Mikko Ikäheimo

Mikko is a three-time Master of Music, lutenist and guitarist. Today he focuses his attention on the lute and other historical plucked instruments. As a guitarist he has won prizes at numerous international competitions. Alongside solo concerts, he has performed with many local early-music ensembles, including the Finnish Baroque Orchestra, Ensemble Nylandia, and the Musicians of the King’s Road. Mikko is based in Helsinki Finland.

Per Brahe’s lutebook

A CD containing music from a manuscript compiled by Swdish count Per Brahe

The primary source and inspiration for this recording is a collection of lute tablatures, collated and written down by Per Brahe the Younger (1602–1680), known as Brahe’s lute book and which is held at the library in Skokloster Castle, Sweden.

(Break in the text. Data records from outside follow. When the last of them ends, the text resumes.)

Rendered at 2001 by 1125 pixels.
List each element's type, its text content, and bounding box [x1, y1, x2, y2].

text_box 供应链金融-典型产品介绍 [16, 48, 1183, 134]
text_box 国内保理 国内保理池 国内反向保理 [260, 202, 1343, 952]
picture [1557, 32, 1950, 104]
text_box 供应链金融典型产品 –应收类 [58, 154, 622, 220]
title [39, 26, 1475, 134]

Brahe studied at several universities abroad and travelled extensively throughout Europe. Containing around fifty lute compositions, the manuscript bears an inscription with the date of 1620 and the location of Giessen, Germany, where Brahe spent two years studying at the university. There his studies included a grounding in French, Hebrew, law – and the lute. For the most part, the lute book contains works that Brahe seemingly noted down himself. Some of the works are so advanced that one must assume he had already studied the lute as a child in Sweden. In the 16th and 17th centuries, lute playing was a common pastime among the Swedish aristocracies, right the way up to the royal household.

At this time, there were very few printed books of lute music in existence. A great deal of music was kept in handwritten manuscripts collated by enthusiastic amateurs or students. Often, these sources are plagued by an unclear hand, small mistakes and a lack of attention to detail. In this regard, Brahe’s lute book is no exception. For this reason, the present recording includes pieces as they appear in the source alongside more ornamented versions of the same pieces. These pieces too doubtless formed an integral part of Brahe’s musical landscape.

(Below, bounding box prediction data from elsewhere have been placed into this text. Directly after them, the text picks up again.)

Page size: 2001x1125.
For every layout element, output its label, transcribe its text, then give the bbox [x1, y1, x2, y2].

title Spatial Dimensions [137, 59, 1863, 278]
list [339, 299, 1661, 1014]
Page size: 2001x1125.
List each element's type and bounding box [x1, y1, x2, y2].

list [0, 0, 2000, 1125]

The majority of the works in this collection are dances, such as ballets, galliards, pavanes and courants. The music is typical of much 17th-century Central-European lute repertoire. French, English and German works are particularly well represented. Of all the composers featured, John Dowland has the most individual works in the lute book, five in total. Dowland worked at the Danish court at the turn of the 16th and 17th centuries, and his music was still popular some twenty years later. English musical and theatrical groups travelled through northern Germany and Poland in the early 17th century, a fact that may partly explain the preponderance of English music in Brahe’s lute book. Curiously, there are no examples of Swedish or other Nordic music in the collection.

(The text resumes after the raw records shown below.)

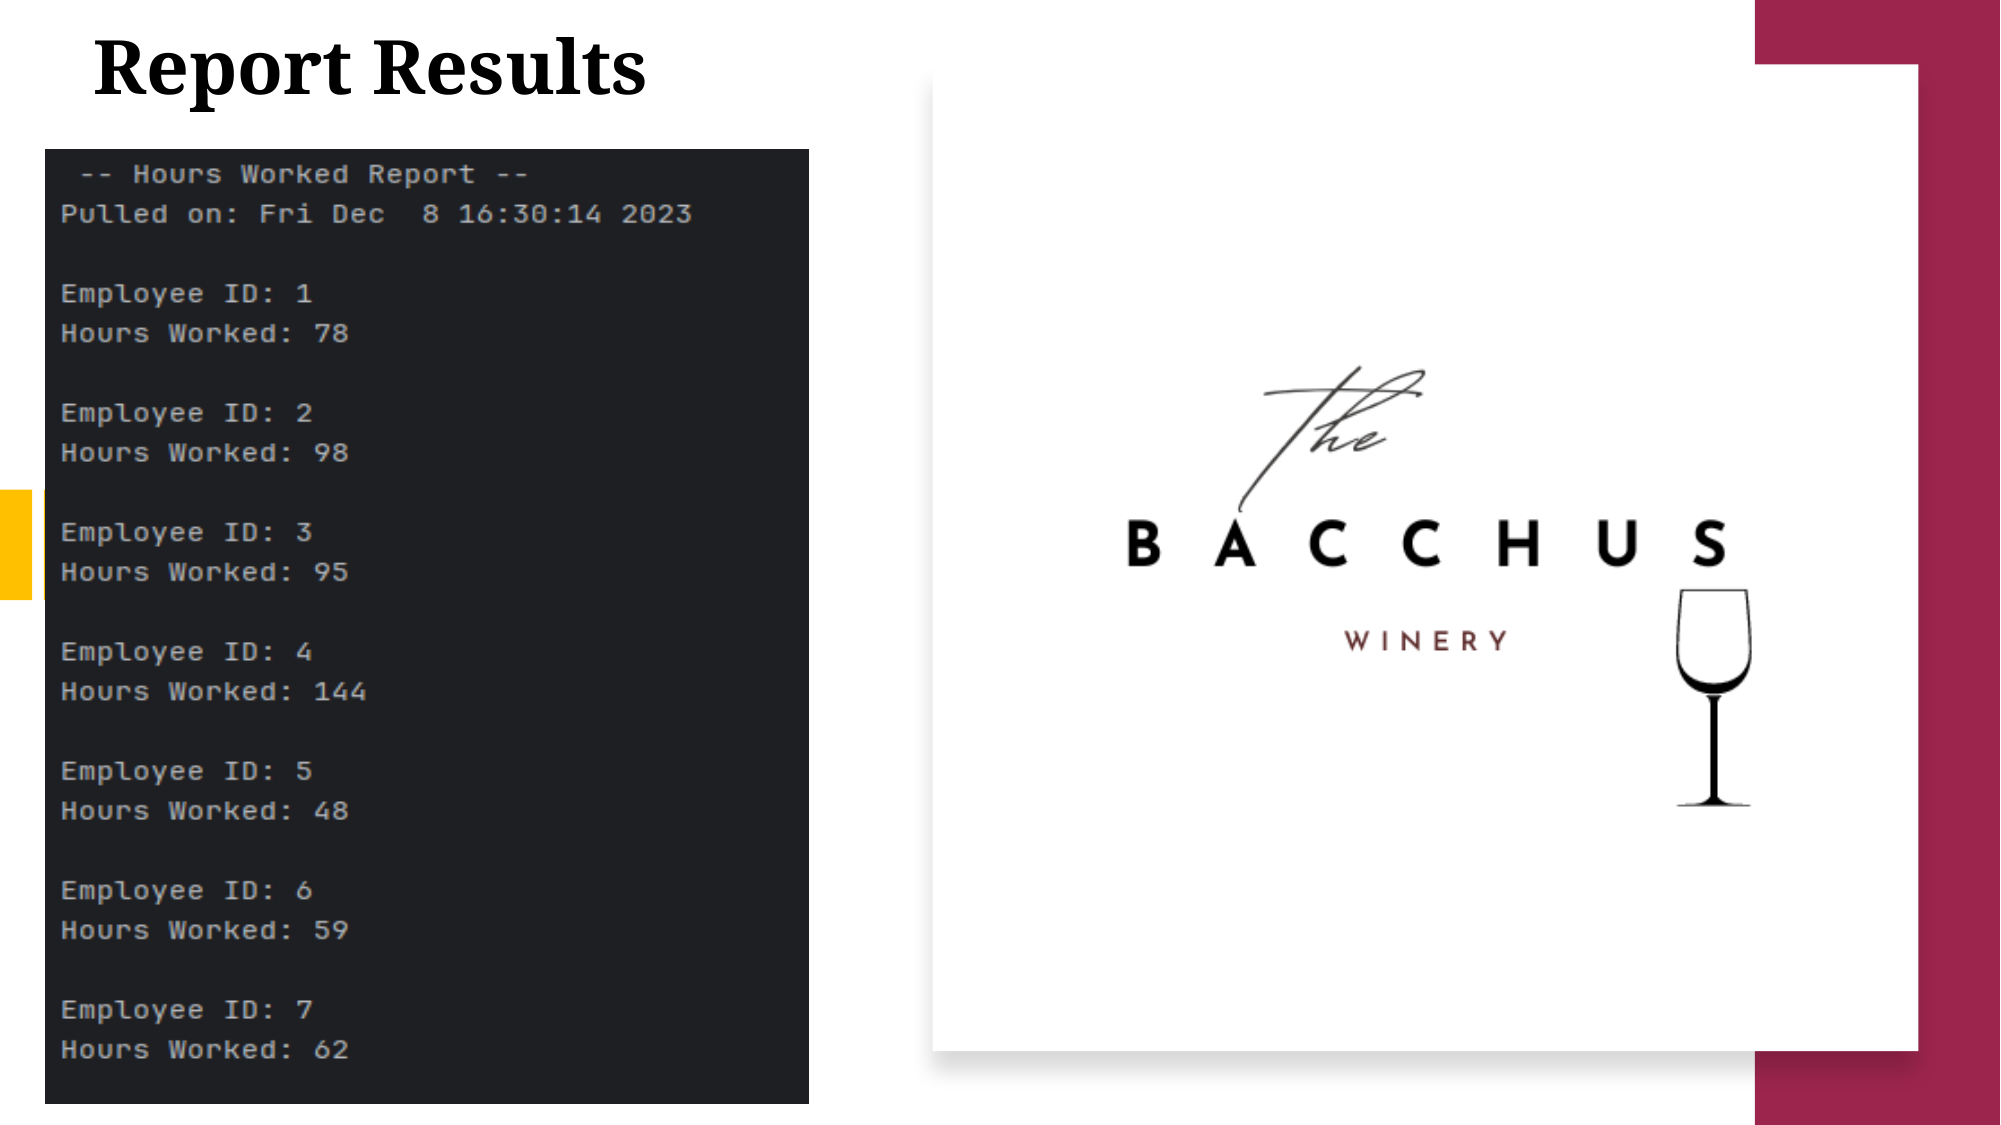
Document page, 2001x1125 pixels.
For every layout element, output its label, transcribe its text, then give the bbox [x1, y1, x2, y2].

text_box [0, 489, 45, 601]
text_box [932, 63, 1919, 1052]
picture [977, 109, 1874, 1006]
text_box [1754, 0, 2000, 1125]
text_box [0, 0, 1754, 1125]
picture [45, 149, 809, 1104]
title Report Results [78, 22, 741, 149]
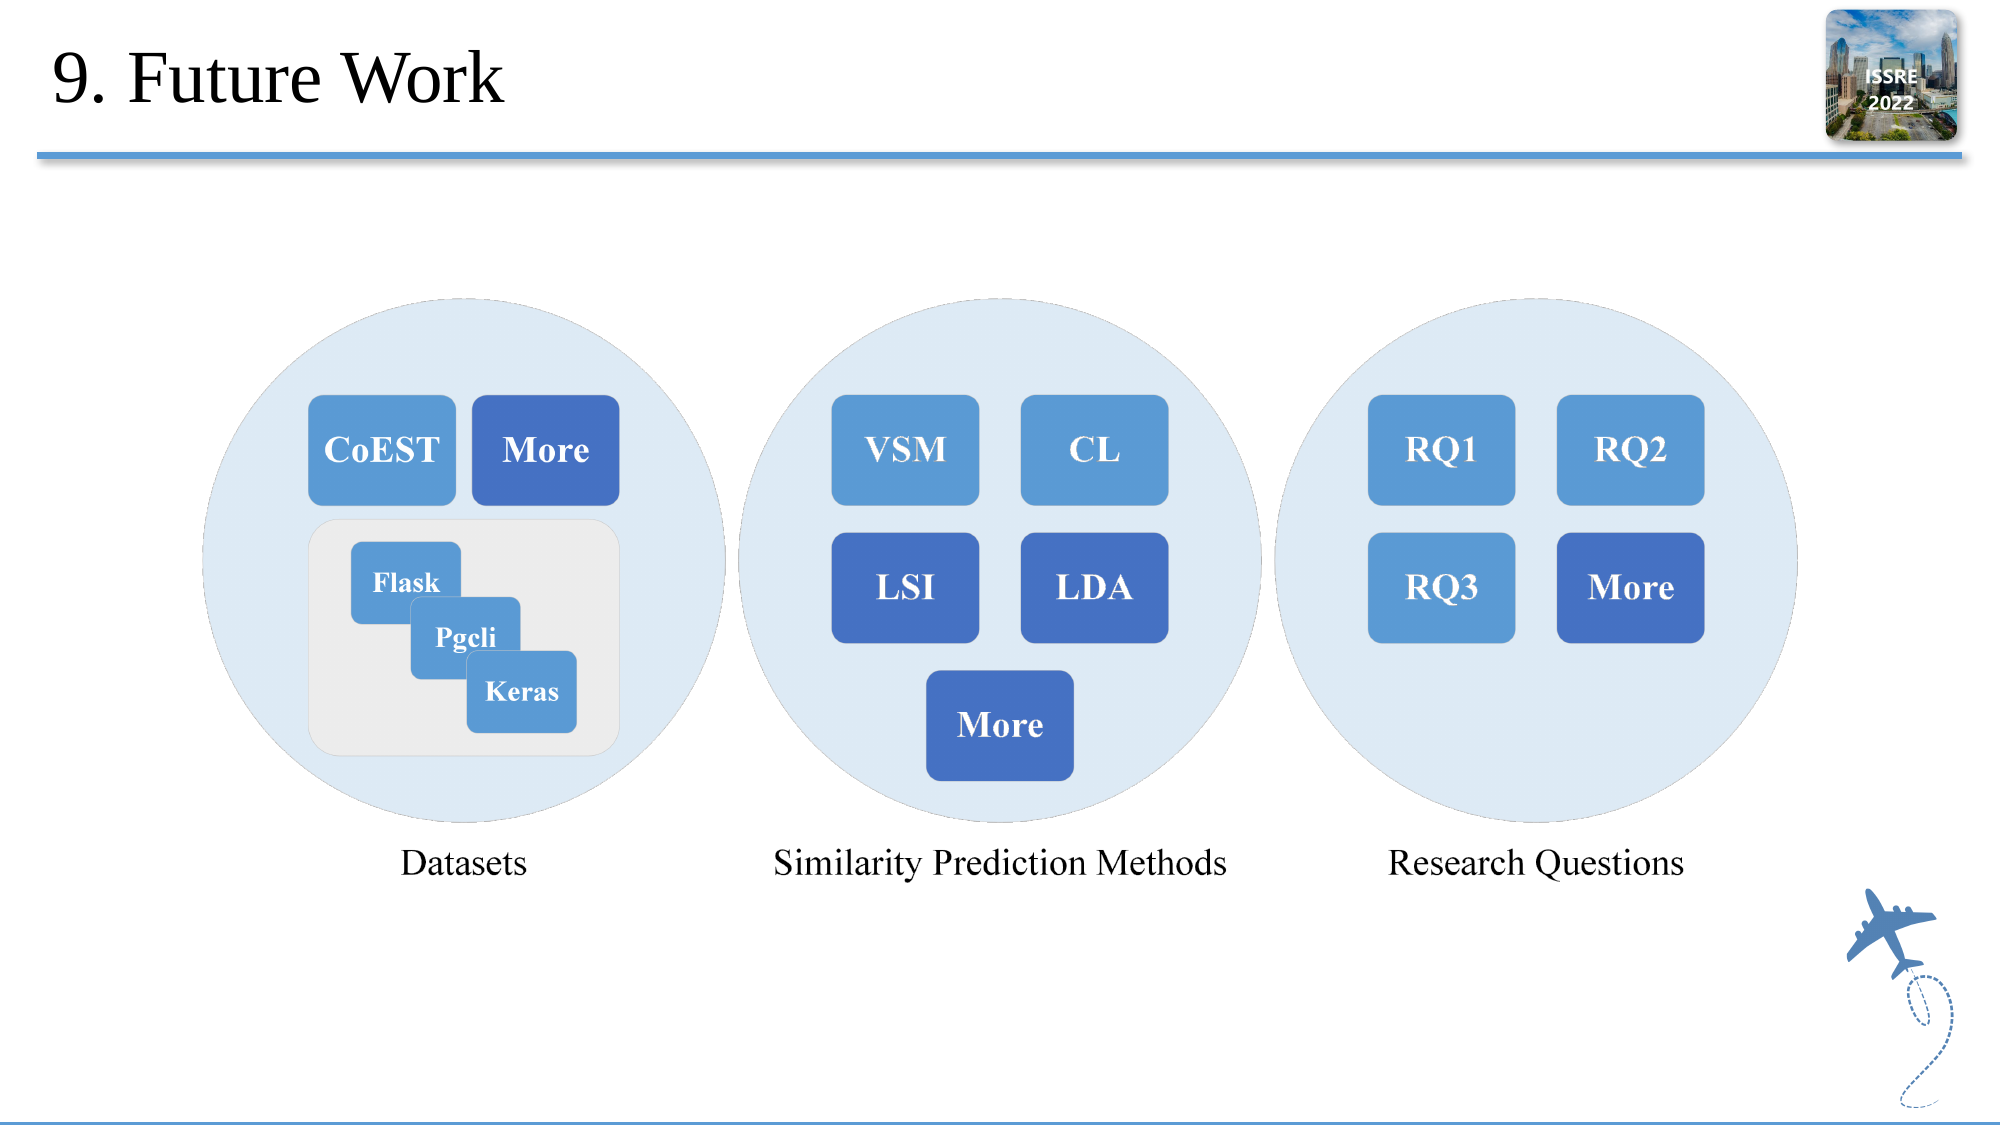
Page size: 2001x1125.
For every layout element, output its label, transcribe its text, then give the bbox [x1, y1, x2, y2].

title 9. Future Work [35, 0, 1965, 159]
picture [1800, 855, 2001, 1125]
picture [202, 298, 1798, 902]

The manuscript contains several lute arrangements of well-known chorale melodies, here presented in lute tablature. Brahe was a Lutheran, and Giessen was a key site of Lutheran instruction. As such, it is not surprising that among these chorale melodies we find A Mighty Fortress is Our God (25, ‘Ein feste Burg ist unser Gott’), the so-called ‘battle hymn of the Reformation’, and From Heaven Above to Earth I Come (29, ‘Vom Himmel hoch, da komm ich her’). The present intabulations of these chorale melodies are very decorative and, as such, quite unique in the extant lute literature. The collection also contains a number of works for which there are no known concordances in other sources. Such works include Charles Boquet’s ‘Lamentatio’ and the anonymous ‘Phantasia’, in which the lute is tuned, quite exceptionally, to a Bb-major chord.